Always respect the limitations in the use of a 'ZIClass' object (for
instance, a classifier specific of one given series should not be used to
classify items in a different series)! It is a good practice to make a
report, documenting a 'ZIClass' object, together with the comments of
taxonomists that made the reference training set, and with details on the
analysis of the performances of the classifier.

» Dataset content
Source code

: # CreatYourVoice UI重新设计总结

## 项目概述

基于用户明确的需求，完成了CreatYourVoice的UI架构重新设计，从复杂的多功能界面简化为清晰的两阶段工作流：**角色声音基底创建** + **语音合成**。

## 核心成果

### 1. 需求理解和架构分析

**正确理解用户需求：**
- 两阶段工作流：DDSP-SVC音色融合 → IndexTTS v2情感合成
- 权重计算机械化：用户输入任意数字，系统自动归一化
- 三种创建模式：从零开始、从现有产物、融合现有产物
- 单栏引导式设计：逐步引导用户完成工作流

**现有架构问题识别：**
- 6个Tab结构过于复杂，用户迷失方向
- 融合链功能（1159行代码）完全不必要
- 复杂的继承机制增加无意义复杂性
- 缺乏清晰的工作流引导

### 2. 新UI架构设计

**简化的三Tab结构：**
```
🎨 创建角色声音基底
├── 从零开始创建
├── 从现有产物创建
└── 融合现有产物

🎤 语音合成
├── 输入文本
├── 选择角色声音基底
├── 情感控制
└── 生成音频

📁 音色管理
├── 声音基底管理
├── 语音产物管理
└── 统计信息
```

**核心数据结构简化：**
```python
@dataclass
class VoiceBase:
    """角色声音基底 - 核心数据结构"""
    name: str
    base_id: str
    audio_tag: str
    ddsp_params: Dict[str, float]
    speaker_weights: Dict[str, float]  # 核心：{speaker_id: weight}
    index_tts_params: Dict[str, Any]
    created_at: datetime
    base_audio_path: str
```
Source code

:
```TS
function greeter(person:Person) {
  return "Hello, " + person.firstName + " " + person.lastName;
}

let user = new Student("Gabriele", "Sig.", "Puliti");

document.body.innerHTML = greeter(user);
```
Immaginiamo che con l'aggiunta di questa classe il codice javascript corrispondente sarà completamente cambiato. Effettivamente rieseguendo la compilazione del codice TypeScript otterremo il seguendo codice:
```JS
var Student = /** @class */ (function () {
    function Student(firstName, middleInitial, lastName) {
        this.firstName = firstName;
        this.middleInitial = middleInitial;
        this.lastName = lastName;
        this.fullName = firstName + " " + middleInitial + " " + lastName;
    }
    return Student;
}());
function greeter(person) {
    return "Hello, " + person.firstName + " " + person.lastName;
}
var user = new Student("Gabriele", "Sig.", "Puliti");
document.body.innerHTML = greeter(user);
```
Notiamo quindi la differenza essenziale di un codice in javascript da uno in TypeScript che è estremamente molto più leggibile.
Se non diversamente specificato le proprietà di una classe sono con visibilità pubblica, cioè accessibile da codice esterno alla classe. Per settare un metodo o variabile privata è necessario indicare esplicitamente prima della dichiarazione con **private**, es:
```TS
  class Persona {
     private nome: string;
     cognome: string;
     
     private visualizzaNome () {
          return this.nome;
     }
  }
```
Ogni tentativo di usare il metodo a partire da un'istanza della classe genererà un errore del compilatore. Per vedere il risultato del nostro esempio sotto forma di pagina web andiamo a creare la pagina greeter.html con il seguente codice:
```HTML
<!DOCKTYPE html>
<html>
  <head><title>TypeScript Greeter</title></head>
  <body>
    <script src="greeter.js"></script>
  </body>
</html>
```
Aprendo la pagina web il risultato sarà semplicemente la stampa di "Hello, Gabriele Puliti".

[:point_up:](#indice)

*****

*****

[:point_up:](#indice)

» Exercise instructions
1 > In the passage on ZIClass objects, what should a classifier specific to one given series not be used for?
2 > Retype the passage on ZIClass objects, starting with "Always respect the" and going on through "of the classifier.".
Answer from the passage on ZIClass objects alone, not from the data.

» Answers below
1 > It should not be used to classify items in a different series.

2 >
Always respect the limitations in the use of a 'ZIClass' object (for
instance, a classifier specific of one given series should not be used to
classify items in a different series)! It is a good practice to make a
report, documenting a 'ZIClass' object, together with the comments of
taxonomists that made the reference training set, and with details on the
analysis of the performances of the classifier.